Against this backdrop, the threats made on Tuesday by the young Palestinian exile were taken very seriously.

“We can’t allow the slightest lapse in our precautions,” said the informed source.

German riot police officers push back Pro-Palestinian demonstrators as they protest against the bombing in Gaza outside the Foreign Ministry in Berlin on October 18, 2023. (Photo by John MACDOUGALL / AFP)

Since October 7, a significant uptick in antisemitic incidents has been noted in Jewish communities worldwide, as protests in support of Hamas’s atrocities have swept the streets.

In Europe, multiple countries have reported an increased volume of antisemitic incidents, and in Germany, France, Britain and Spain, surveillance around synagogues and Jewish schools has been increased.

On October 18, a Berlin synagogue was attacked with Molotov cocktails.
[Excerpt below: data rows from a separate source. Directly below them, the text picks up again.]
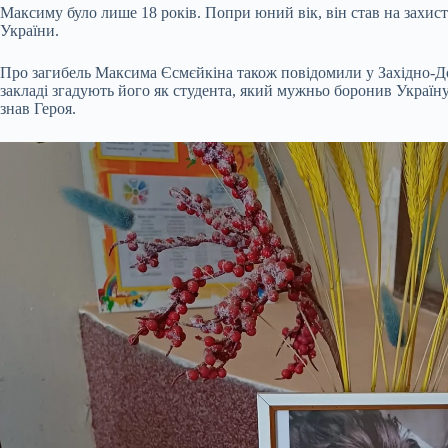
Максиму було лише 18 років. Попри юний вік, він став на захист
України.
Про загибель Максима Єсмєйкіна також повідомили у Західно-Дон
закладі згадують його як студента, який мужньо боронив Україну,
знав Героя.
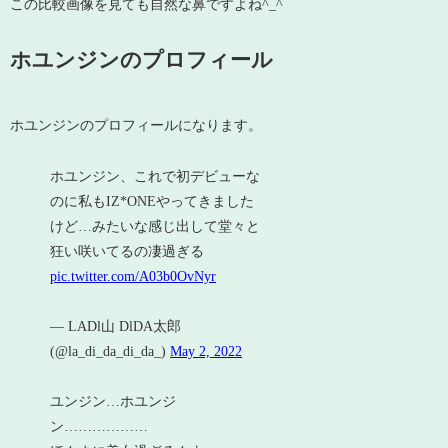
この比較画像を見ても自然な鼻ですよね^_^
ホユンジンのプロフィール
ホユンジンのプロフィールになります。
ホユンジン、これで初デビューな
のに私もIZ*ONEやってきました
けど…みたいな感じ出して堂々と
狂い咲いてるの凄過ぎる
pic.twitter.com/A03b0OvNyr
— LADl山 DlDA太郎
(@la_di_da_di_da_)
May 2, 2022
ユンジン…ホユンジ
ン………………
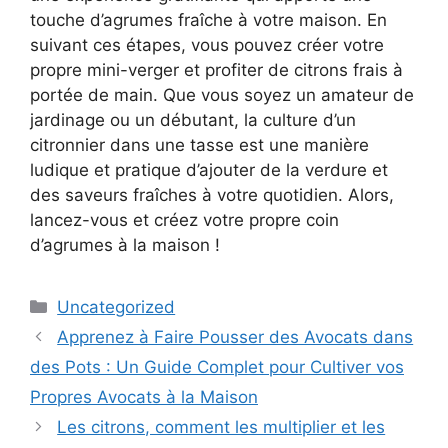
touche d’agrumes fraîche à votre maison. En
suivant ces étapes, vous pouvez créer votre
propre mini-verger et profiter de citrons frais à
portée de main. Que vous soyez un amateur de
jardinage ou un débutant, la culture d’un
citronnier dans une tasse est une manière
ludique et pratique d’ajouter de la verdure et
des saveurs fraîches à votre quotidien. Alors,
lancez-vous et créez votre propre coin
d’agrumes à la maison !
Categories
Uncategorized
Apprenez à Faire Pousser des Avocats dans
des Pots : Un Guide Complet pour Cultiver vos
Propres Avocats à la Maison
Les citrons, comment les multiplier et les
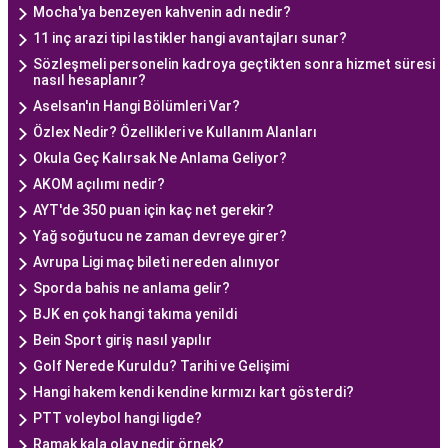
Mocha'ya benzeyen kahvenin adı nedir?
11 inç arazi tipi lastikler hangi avantajları sunar?
Sözleşmeli personelin kadroya geçtikten sonra hizmet süresi
nasıl hesaplanır?
Aselsan'ın Hangi Bölümleri Var?
Özlex Nedir? Özellikleri ve Kullanım Alanları
Okula Geç Kalırsak Ne Anlama Geliyor?
AKOM açılımı nedir?
AYT'de 350 puan için kaç net gerekir?
Yağ soğutucu ne zaman devreye girer?
Avrupa Ligi maç bileti nereden alınıyor
Sporda bahis ne anlama gelir?
BJK en çok hangi takıma yenildi
Bein Sport giriş nasıl yapılır
Golf Nerede Kuruldu? Tarihi ve Gelişimi
Hangi hakem kendi kendine kırmızı kart gösterdi?
PTT voleybol hangi ligde?
Ramak kala olay nedir örnek?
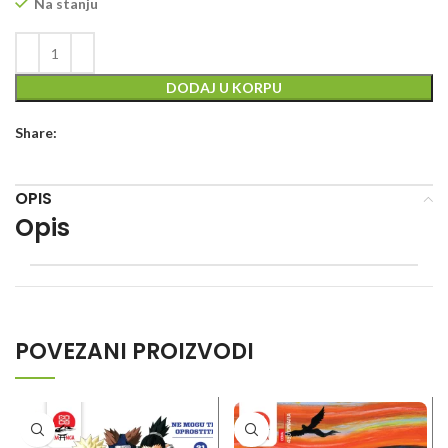
Na stanju
DODAJ U KORPU
Share:
OPIS
Opis
POVEZANI PROIZVODI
The synagogue belongs to the Kahal Adass Jisroel community and is also home to a kindergarten and community center.

In Italy, a nightclub in Milan’s former Jewish Quarter was vandalized on Friday with crude graffiti reading “Jews to death, rats we are coming to get you in your sewers” and “Nazi Jews you will pay,” scrawled across the walls of a bathroom.

Italian officials were investigating the incident.

In the US, an increase in antisemitism has also been noted, and on Monday, NYPD data indicated there were 33 antisemitic hate crimes in the first three weeks of October alone, already surpassing the monthly average of 18 so far this year.

In the week after October 7,  The Jewish Community Security Service group received 40 reports of suspicious or antisemitic activity in the US, mostly in the New York region, more than double the normal rate.